IAI poursuit les assureurs pour 62 millions de dollars après l'explosion du satellite AMOS-6
Découvrez l'impact de la destruction du satellite AMOS-6 lors d'un incident de lancement de SpaceX à Cap Canaveral le 11 juillet 2025.

IAI poursuit les assureurs pour 62 millions de dollars après l'explosion du satellite AMOS-6
La saga tumultueuse du satellite israélien AMOS-6 continue de se dérouler, laissant derrière elle une série de litiges juridiques et d’impacts financiers plus de neuf ans après sa fin catastrophique. Le satellite a été tragiquement détruit lors de l'explosion du Falcon 9 de SpaceX lors des préparatifs préalables au lancement en Floride en septembre 2016. Ce projet très ambitieux, lancé en 2012 lorsque Spacecom a conclu un contrat de 195 millions de dollars avec Israel Aerospace Industries (IAI), était destiné à remplacer le satellite vieillissant AMOS-2, qui devait prendre sa retraite en 2016. Visant à renforcer les capacités de communication, AMOS-6 devait jouer un rôle déterminant dans l'expansion de l'accessibilité du haut débit dans la région.
Mais le destin avait d’autres projets. Quelques jours seulement avant son lancement prévu, une malheureuse anomalie s’est produite. Comme le rapporte Globes, l’explosion a non seulement entraîné la perte d’AMOS-6, mais a également considérablement entravé les opérations de Spacecom, qui a fait face à une perte stupéfiante de 95 millions de dollars en raison de contrats avec Facebook et Eutelsat, qui avaient investi dans la capacité du satellite.
La bataille juridique
À la suite de l’explosion, IAI s’est retrouvée impliquée dans une longue bataille juridique pour obtenir une indemnisation. Ils ont récemment intenté une action en justice de 62 millions de dollars contre un groupe d'assureurs, dont Lloyd's of London, qui avait couvert AMOS-6 avec une police d'assurance totale de 236 millions de dollars et 43,1 millions d'euros. À ce jour, les assureurs ont versé à IAI environ 215 millions de dollars, mais le géant de l'aérospatiale affirme qu'il lui reste encore 62 millions de dollars supplémentaires, comme le souligne le rapport. Calcaliste.

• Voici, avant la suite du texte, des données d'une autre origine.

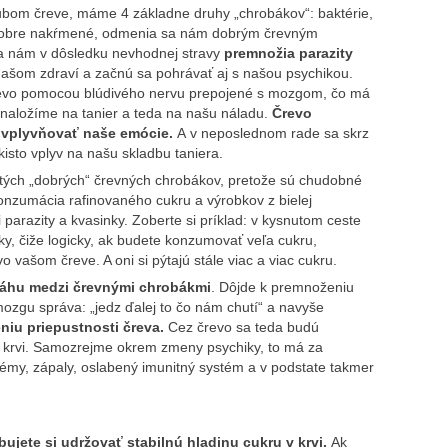
ubom čreve, máme 4 základne druhy „chrobákov“: baktérie,
mi dobre nakŕmené, odmenia sa nám dobrým črevným
sa nám v dôsledku nevhodnej stravy
premnožia parazity
 našom zdraví a začnú sa pohrávať aj s našou psychikou.
revo pomocou blúdivého nervu prepojené s mozgom, čo má
i naložíme na tanier a teda na našu náladu.
Črevo
vplyvňovať naše emócie.
A v neposlednom rade sa skrz
kisto vplyv na našu skladbu taniera.
 tých „dobrých“ črevných chrobákov, pretože sú chudobné
konzumácia rafinovaného cukru a výrobkov z bielej
 parazity a kvasinky. Zoberte si príklad: v kysnutom ceste
y, čiže logicky, ak budete konzumovať veľa cukru,
o vašom čreve. A oni si pýtajú stále viac a viac cukru.
áhu medzi črevnými chrobákmi
. Dôjde k premnoženiu
mozgu správa: „jedz ďalej to čo nám chutí“ a navyše
niu priepustnosti čreva.
Cez črevo sa teda budú
do krvi. Samozrejme okrem zmeny psychiky, to má za
émy, zápaly, oslabený imunitný systém a v podstate takmer
ujete si udržovať stabilnú hladinu cukru v krvi.
Ak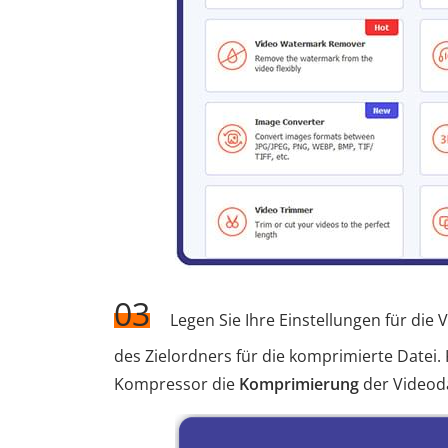
03
Legen Sie Ihre Einstellungen für die 
des Zielordners für die komprimierte Datei. 
Kompressor die
Komprimierung
der Videoda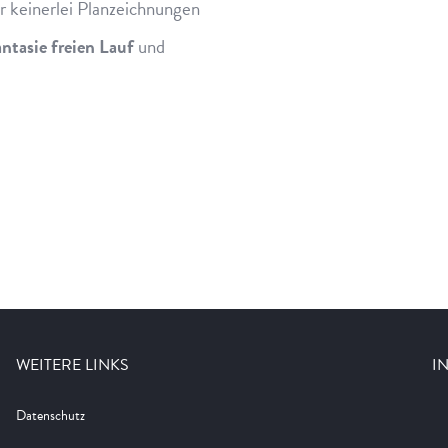
r keinerlei Planzeichnungen
ntasie freien Lauf
und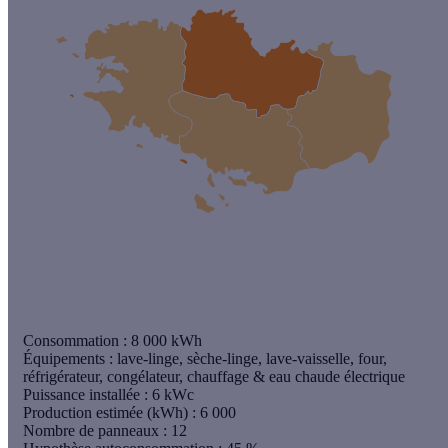
Consommation :
8 000 kWh
Équipements :
lave-linge, sèche-linge, lave-vaisselle, four,
réfrigérateur, congélateur, chauffage & eau chaude électrique
Puissance installée :
6 kWc
Production estimée (kWh)
: 6 000
Nombre de panneaux
: 12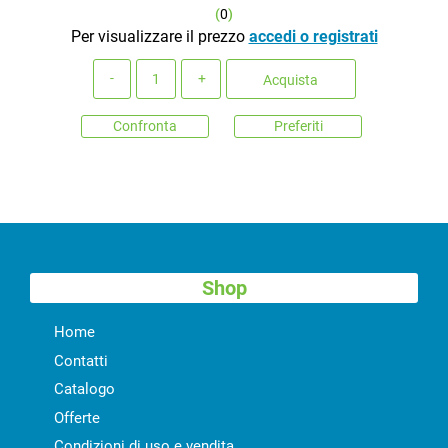
(
0
)
Per visualizzare il prezzo
accedi o registrati
Quantità
Acquista
Confronta
Preferiti
Shop
Home
Contatti
Catalogo
Offerte
Condizioni di uso e vendita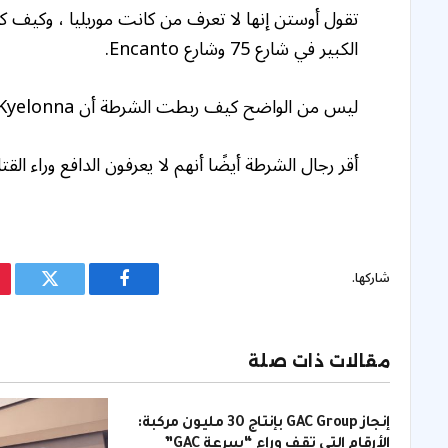
تقول أوستن إنها لا تعرف من كانت موريليا ، وكيف كا
الكبير في شارع 75 وشارع Encanto.
ليس من الواضح كيف ربطت الشرطة أن Kyelonna يقلل إلى موريليا ، 67.
أقر رجال الشرطة أيضًا أنهم لا يعرفون الدافع وراء الق
شاركها.
فيسبوك
تويتر
مقالات ذات صلة
إنجاز GAC Group بإنتاج 30 مليون مركبة:
الأرقام التي تقف وراء “سرعة GAC”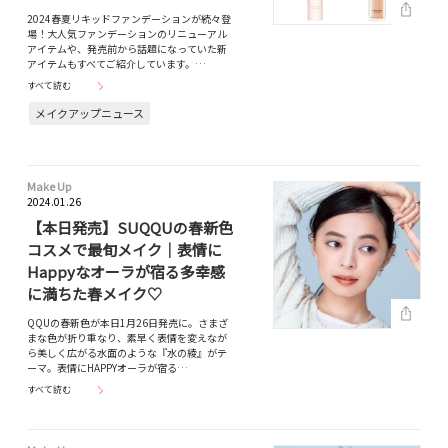
2024春夏リキッドファンデーションが続々登
場！大人気ファンデーションのリニューアル
アイテムや、発売前から話題になっていた新
アイテムもすべてご紹介しています。…
すべて読む
メイクアップニュース
Make Up
2024.01.26
【本日発売】SUQQUの春新色
コスメで最旬メイク｜表情に
Happyなオーラが宿る多幸感
に満ちた春メイク♡
QQUの春新色が本日1月26日発売に。さまざ
まな色が折り重なり、素早く表情を変えなが
ら美しく広がる水面のような『水の綾』がテ
ーマ。表情にHAPPYオーラが宿る…
すべて読む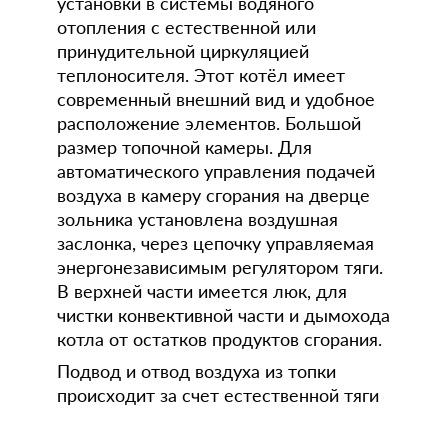
установки в системы водяного
отопления с естественной или
принудительной циркуляцией
теплоносителя. Этот котёл имеет
современный внешний вид и удобное
расположение элементов. Большой
размер топочной камеры. Для
автоматического управления подачей
воздуха в камеру сгорания на дверце
зольника установлена воздушная
заслонка, через цепочку управляемая
энергонезависимым регулятором тяги.
В верхней части имеется люк, для
чистки конвективной части и дымохода
котла от остатков продуктов сгорания.
Подвод и отвод воздуха из топки
происходит за счет естественной тяги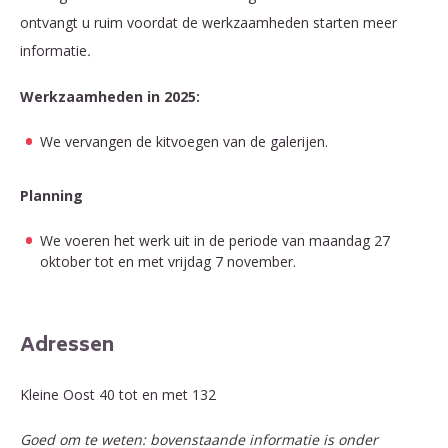
ontvangt u ruim voordat de werkzaamheden starten meer
informatie
.
Werkzaamheden in 2025:
We vervangen de kitvoegen van de galerijen.
Planning
We voeren het werk uit in de periode van maandag 27
oktober tot en met vrijdag 7 november.
Adressen
Kleine Oost 40 tot en met 132
Goed om te weten: bovenstaande informatie is onder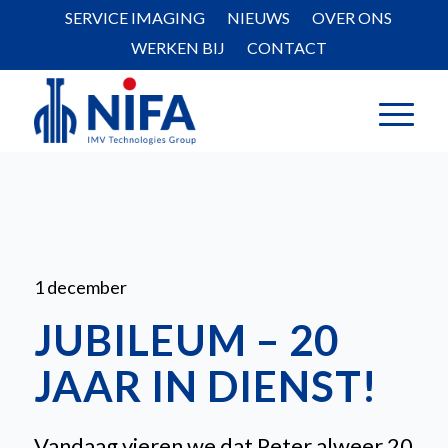
SERVICE IMAGING
NIEUWS
OVER ONS
WERKEN BIJ
CONTACT
1 december
JUBILEUM – 20
JAAR IN DIENST!
Vandaag vieren we dat Peter alweer 20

Le nœud du différend réside dans l’incapacité présumée de l’IAI à informer les assureurs des changements dans les expériences planifiées qui auraient pu accroître les risques et affecter les primes. IAI affirme cependant fermement avoir dûment informé les assureurs de tous les changements apportés, affirmant que la police devrait couvrir tout dommage, quelles que soient les circonstances entourant l'explosion, qui a interrompu les opérations pendant le ravitaillement.
Des défis rayonnants
Les retombées de la catastrophe d’AMOS-6 ont eu des répercussions sur l’industrie satellitaire israélienne. Une sous-commission parlementaire a rapporté que la destruction d'AMOS-6 a retardé la progression du prochain satellite AMOS-8, dont le lancement est désormais prévu en 2021 mais connaît des retards. Alors que l’industrie des satellites est toujours aux prises avec les conséquences, des sociétés comme Spacecom ont été contraintes de louer des satellites alternatifs, comme AMOS-7, pour un coût élevé de 22 millions de dollars par an. Cela a inévitablement eu un impact sur les options de financement des projets futurs.
Le voyage d’AMOS-6, qui promettait autrefois d’élever la position d’Israël dans les communications spatiales, sert plutôt de récit édifiant. Les pertes importantes subies, associées aux litiges juridiques persistants et à la stagnation de l’industrie, soulignent la complexité et les enjeux élevés de l’exploitation des satellites. Même si certains progrès se profilent encore à l’horizon, beaucoup dépend de la résolution des problèmes actuels qui découlent de ce revers important.